Usually when I refer to people in this column I avoid using honorifics (i.e., Rev., Mr., Mrs.) after the first iteration of their name and never call them by their first name only. It's a procedural thing. But this week I'm going to break the rules to talk about my friend who died last weekend, Dr. Anthony Brown.
I presume to call him my friend, though I shamefully had not seen much of Dr. Brown in the last couple of years. He'd had two kidney transplants in recent years and was in need of a new liver, but time caught up with him at 59, and I am left with my regrets.

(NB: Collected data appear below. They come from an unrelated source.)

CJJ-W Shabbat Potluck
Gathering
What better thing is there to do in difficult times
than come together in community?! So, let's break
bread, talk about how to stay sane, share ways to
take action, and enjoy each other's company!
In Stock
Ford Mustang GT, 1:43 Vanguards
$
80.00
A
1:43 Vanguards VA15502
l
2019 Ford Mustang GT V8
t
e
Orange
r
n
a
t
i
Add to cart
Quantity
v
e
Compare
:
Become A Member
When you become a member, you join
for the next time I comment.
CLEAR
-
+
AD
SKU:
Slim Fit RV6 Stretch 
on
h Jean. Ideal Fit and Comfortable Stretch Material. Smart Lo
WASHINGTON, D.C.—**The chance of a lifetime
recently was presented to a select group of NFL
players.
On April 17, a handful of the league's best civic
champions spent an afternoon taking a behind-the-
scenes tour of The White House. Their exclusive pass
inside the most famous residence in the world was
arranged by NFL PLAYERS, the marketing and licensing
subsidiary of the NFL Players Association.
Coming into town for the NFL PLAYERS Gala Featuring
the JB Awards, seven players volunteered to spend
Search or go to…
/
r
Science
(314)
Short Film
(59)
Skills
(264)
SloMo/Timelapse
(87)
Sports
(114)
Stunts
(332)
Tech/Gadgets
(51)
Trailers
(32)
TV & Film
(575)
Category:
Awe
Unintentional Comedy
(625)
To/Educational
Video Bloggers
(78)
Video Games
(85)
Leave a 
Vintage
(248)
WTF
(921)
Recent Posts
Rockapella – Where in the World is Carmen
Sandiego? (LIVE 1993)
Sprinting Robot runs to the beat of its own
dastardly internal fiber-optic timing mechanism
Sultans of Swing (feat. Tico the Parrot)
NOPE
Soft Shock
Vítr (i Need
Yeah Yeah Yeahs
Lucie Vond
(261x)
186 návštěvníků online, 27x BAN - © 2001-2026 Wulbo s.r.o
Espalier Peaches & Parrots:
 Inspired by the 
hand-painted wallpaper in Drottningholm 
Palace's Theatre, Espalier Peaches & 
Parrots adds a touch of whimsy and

He came to my attention in the early '90s through what might be termed his greatest production, the Pride Classic, a youth outreach program - no, make that extravaganza - that featured a locals-vs.-celebrities softball game. Anthony supplied the celebrities, whom he had cultivated during his journey from a Milwaukee childhood through college on the West Coast and time in the NBA office, among many other projects.
Through him I got to meet and play with the actor Richard Roundtree and basketballers Oscar Robertson, Bob Lanier and Darrall Imhoff, among others. Once, after an Isthmus Jazz Festival performance, I took him backstage to greet Nancy Wilson, the great jazz singer. Turns out he knew her too from his L.A. days!
Anthony loved cars, something we had in common, and I understood him to have quite a collection of models. I once told him of my fondness for the 1968 black on white Camaro I had when I first started the paper. The next time I saw him he handed me a detailed miniature of a '68 Camaro from his collection and insisted I keep it.
Dr. Brown's impulse in the post-civil-rights era was to turn racial comity into amity. That was as much the point of the Pride Classic as any other. I can imagine him now rolling around heaven in a Mercedes convertible, wearing an electric blue suit, greeting all who come through the pearly gates as friends. And they all will be.